Lackierung in Gelb und Schwarz, Mercedes-Stern. Bus 1823 sieht aus wie viele andere Fahrzeuge der Berliner Verkehrsbetriebe (BVG). Doch etwas ist anders. Wer genau hinschaut, entdeckt das Mobiltelefon, das mit einem Saugnapf innen an der Frontscheibe befestigt worden ist.
Ganz normale Handys sind die Hauptwerkzeuge bei dem Pilotprojekt zur Baustellenüberwachung, das der Senat, das Institut Fraunhofer Fokus (Fraunhofer-Institut für Offene Kommunikationssysteme) und die BVG am Dienstag in Berlin vorgestellt haben.

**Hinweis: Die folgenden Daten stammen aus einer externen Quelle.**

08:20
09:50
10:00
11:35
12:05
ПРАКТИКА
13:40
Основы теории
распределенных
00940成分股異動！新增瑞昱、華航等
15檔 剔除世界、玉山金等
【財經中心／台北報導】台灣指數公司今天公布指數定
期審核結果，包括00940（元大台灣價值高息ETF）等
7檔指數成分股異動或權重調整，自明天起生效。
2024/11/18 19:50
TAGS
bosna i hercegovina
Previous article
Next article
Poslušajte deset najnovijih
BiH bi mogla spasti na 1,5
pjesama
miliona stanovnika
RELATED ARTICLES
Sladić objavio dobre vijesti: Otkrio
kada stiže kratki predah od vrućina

Telefone und Busse könnten aber auch noch einem anderen Zweck dienen: um festzustellen, ob Parkgebühren bezahlt wurden – oder nicht.

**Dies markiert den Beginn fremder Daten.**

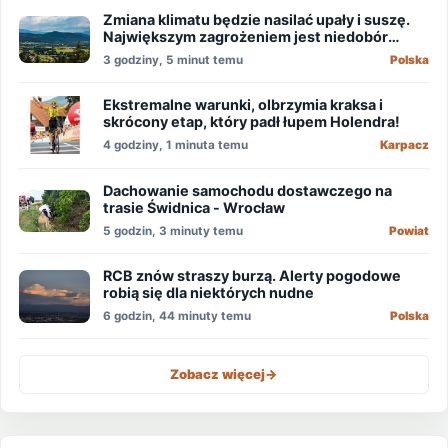
Zmiana klimatu będzie nasilać upały i suszę.
Największym zagrożeniem jest niedobór
wody
3 godziny, 5 minut temu
Polska
Ekstremalne warunki, olbrzymia kraksa i
skrócony etap, który padł łupem Holendra!
4 godziny, 1 minuta temu
Karpacz
Dachowanie samochodu dostawczego na
trasie Świdnica - Wrocław
5 godzin, 3 minuty temu
Powiat
RCB znów straszy burzą. Alerty pogodowe
robią się dla niektórych nudne
6 godzin, 44 minuty temu
Polska
Zobacz więcej
->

„Dieses Projekt wird nicht nur Berlin bewegen. Es wird weit über die Stadt hinaus wirken“, sagt Verkehrssenatorin Ute Bonde (CDU). Denn auch anderswo gibt es auf den Straßen immer mehr Baustellen. Und die Fragen: Sind die Baustellen genehmigt? Halten die Bauunternehmen die Anordnungen ein? Mit der neuen App lässt sich das leicht kontrollieren.

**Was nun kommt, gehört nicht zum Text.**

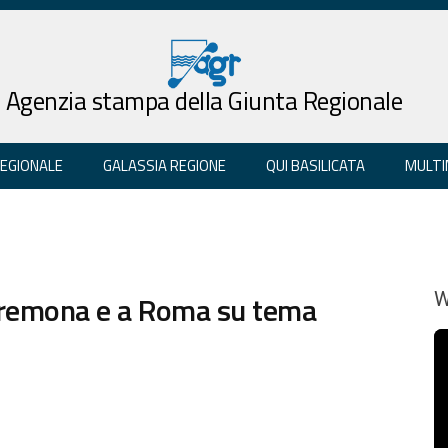
Agenzia stampa della Giunta Regionale
REGIONALE
GALASSIA REGIONE
QUI BASILICATA
MULTI
Cremona e a Roma su tema
W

Immer mehr Baustellen: Warum sich Kontrollen ändern
Bonde ist an diesem Dienstag zum ehemaligen Luftfrachtbereich des Flughafens Tegel gekommen. An der künftigen Urban Tech Republic, die sich zwischen Bauzäunen und Abrissbereichen nur erahnen lässt, beginnt am Mittag die Testfahrt mit dem Elektrobus 1823.